# What you should do
Return every line of the listing below word for word, but leave the pictures out.

# Provided data
=====

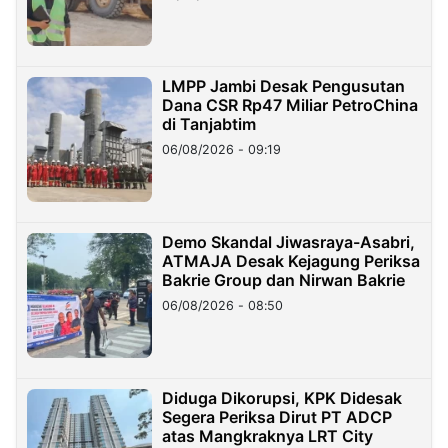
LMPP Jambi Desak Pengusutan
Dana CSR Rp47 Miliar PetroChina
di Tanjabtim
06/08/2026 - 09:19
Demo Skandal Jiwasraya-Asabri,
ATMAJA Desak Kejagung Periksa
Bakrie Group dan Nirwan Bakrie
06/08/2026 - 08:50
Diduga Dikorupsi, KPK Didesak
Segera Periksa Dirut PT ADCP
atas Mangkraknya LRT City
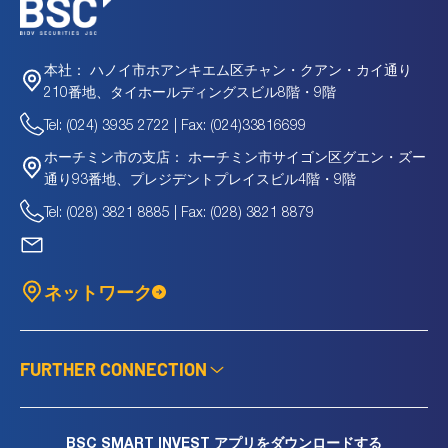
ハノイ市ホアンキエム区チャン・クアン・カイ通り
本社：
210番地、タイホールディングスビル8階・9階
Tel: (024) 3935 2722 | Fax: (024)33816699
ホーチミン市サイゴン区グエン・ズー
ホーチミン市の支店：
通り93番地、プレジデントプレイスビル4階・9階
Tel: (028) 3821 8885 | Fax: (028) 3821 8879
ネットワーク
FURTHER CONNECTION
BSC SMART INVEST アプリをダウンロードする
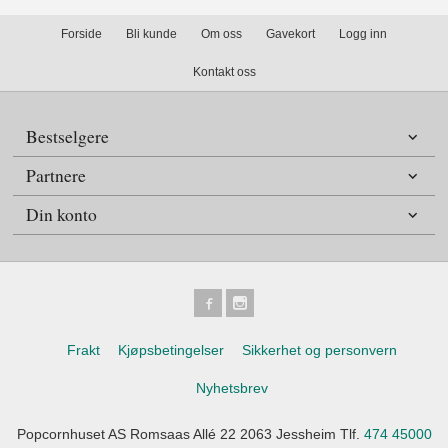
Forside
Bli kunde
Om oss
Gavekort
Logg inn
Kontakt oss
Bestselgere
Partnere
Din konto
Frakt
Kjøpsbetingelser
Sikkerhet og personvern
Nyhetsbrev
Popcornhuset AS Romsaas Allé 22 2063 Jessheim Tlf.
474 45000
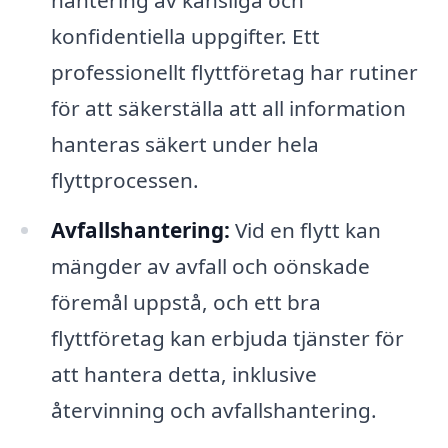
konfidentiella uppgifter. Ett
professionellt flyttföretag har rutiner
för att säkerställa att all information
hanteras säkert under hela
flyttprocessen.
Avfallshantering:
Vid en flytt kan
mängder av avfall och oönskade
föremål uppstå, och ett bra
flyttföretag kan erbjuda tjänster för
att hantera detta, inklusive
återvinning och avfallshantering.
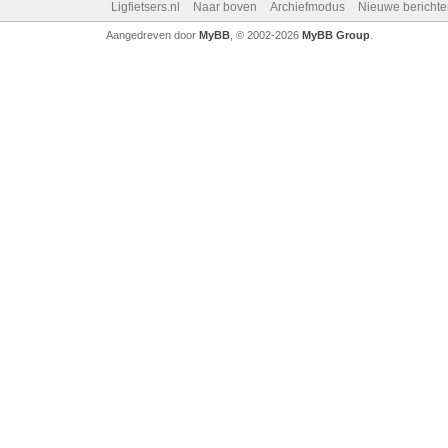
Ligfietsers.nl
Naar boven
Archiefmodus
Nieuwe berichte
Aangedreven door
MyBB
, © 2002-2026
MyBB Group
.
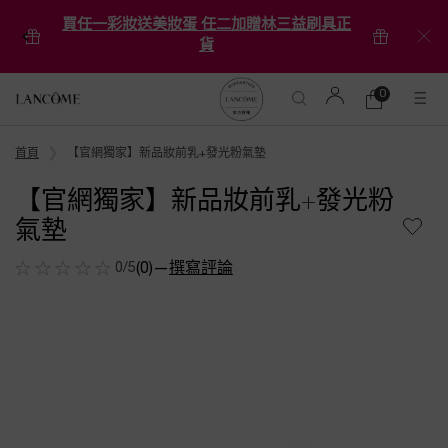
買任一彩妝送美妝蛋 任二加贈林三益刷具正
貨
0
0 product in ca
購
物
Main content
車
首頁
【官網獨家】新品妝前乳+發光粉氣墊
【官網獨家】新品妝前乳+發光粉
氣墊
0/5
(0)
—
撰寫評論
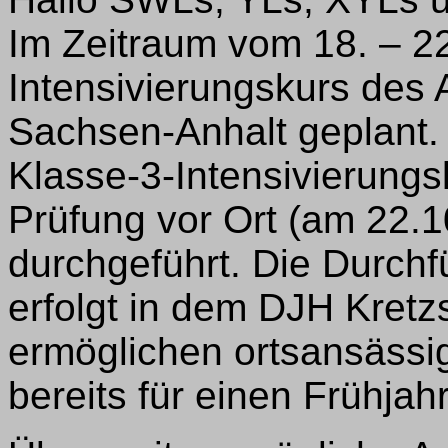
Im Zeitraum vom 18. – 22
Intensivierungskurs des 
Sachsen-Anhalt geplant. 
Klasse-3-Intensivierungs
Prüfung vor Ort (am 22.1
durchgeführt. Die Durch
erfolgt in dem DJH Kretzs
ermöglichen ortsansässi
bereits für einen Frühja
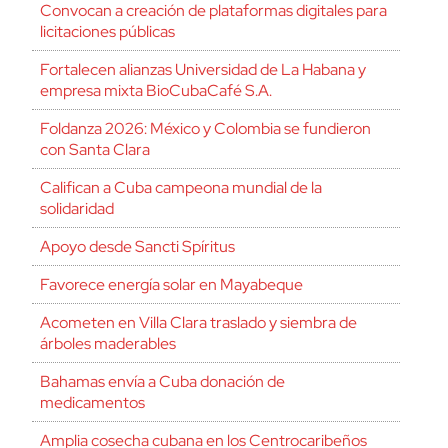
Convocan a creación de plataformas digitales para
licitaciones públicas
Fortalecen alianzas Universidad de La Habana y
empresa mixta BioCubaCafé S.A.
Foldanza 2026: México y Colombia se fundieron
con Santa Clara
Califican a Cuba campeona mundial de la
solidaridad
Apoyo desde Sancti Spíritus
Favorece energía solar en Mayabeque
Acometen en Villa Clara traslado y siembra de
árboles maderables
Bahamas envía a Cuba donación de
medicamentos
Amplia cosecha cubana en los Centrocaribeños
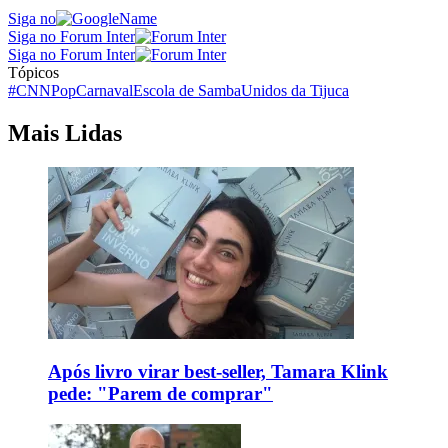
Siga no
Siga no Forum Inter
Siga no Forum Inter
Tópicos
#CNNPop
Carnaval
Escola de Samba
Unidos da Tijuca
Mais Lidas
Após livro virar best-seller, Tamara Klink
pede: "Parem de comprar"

=====

# Problem solution
LMPP Jambi Desak Pengusutan
Dana CSR Rp47 Miliar PetroChina
di Tanjabtim
06/08/2026 - 09:19
Demo Skandal Jiwasraya-Asabri,
ATMAJA Desak Kejagung Periksa
Bakrie Group dan Nirwan Bakrie
06/08/2026 - 08:50
Diduga Dikorupsi, KPK Didesak
Segera Periksa Dirut PT ADCP
atas Mangkraknya LRT City
ハノイ市ホアンキエム区チャン・クアン・カイ通り
本社：
210番地、タイホールディングスビル8階・9階
Tel: (024) 3935 2722 | Fax: (024)33816699
ホーチミン市サイゴン区グエン・ズー
ホーチミン市の支店：
通り93番地、プレジデントプレイスビル4階・9階
Tel: (028) 3821 8885 | Fax: (028) 3821 8879
ネットワーク
FURTHER CONNECTION
BSC SMART INVEST アプリをダウンロードする
Forside
Bli kunde
Om oss
Gavekort
Logg inn
Kontakt oss
Bestselgere
Partnere
Din konto
Frakt
Kjøpsbetingelser
Sikkerhet og personvern
Nyhetsbrev
Popcornhuset AS Romsaas Allé 22 2063 Jessheim Tlf.
474 45000
konfidentiella uppgifter. Ett
professionellt flyttföretag har rutiner
för att säkerställa att all information
hanteras säkert under hela
flyttprocessen.
Avfallshantering:
Vid en flytt kan
mängder av avfall och oönskade
föremål uppstå, och ett bra
flyttföretag kan erbjuda tjänster för
att hantera detta, inklusive
återvinning och avfallshantering.
Ligfietsers.nl
Naar boven
Archiefmodus
Nieuwe berichte
Aangedreven door
MyBB
, © 2002-2026
MyBB Group
.
買任一彩妝送美妝蛋 任二加贈林三益刷具正
貨
0
0 product in ca
購
物
Main content
車
首頁
【官網獨家】新品妝前乳+發光粉氣墊
【官網獨家】新品妝前乳+發光粉
氣墊
0/5
(0)
—
撰寫評論
Im Zeitraum vom 18. – 22
Intensivierungskurs des 
Sachsen-Anhalt geplant. 
Klasse-3-Intensivierungs
Prüfung vor Ort (am 22.1
durchgeführt. Die Durch
erfolgt in dem DJH Kretzs
ermöglichen ortsansässi
bereits für einen Frühja
Convocan a creación de plataformas digitales para
licitaciones públicas
Fortalecen alianzas Universidad de La Habana y
empresa mixta BioCubaCafé S.A.
Foldanza 2026: México y Colombia se fundieron
con Santa Clara
Califican a Cuba campeona mundial de la
solidaridad
Apoyo desde Sancti Spíritus
Favorece energía solar en Mayabeque
Acometen en Villa Clara traslado y siembra de
árboles maderables
Bahamas envía a Cuba donación de
medicamentos
Amplia cosecha cubana en los Centrocaribeños
Siga no
Siga no Forum Inter
Siga no Forum Inter
Tópicos
#CNNPop
Carnaval
Escola de Samba
Unidos da Tijuca
Mais Lidas
Após livro virar best-seller, Tamara Klink
pede: "Parem de comprar"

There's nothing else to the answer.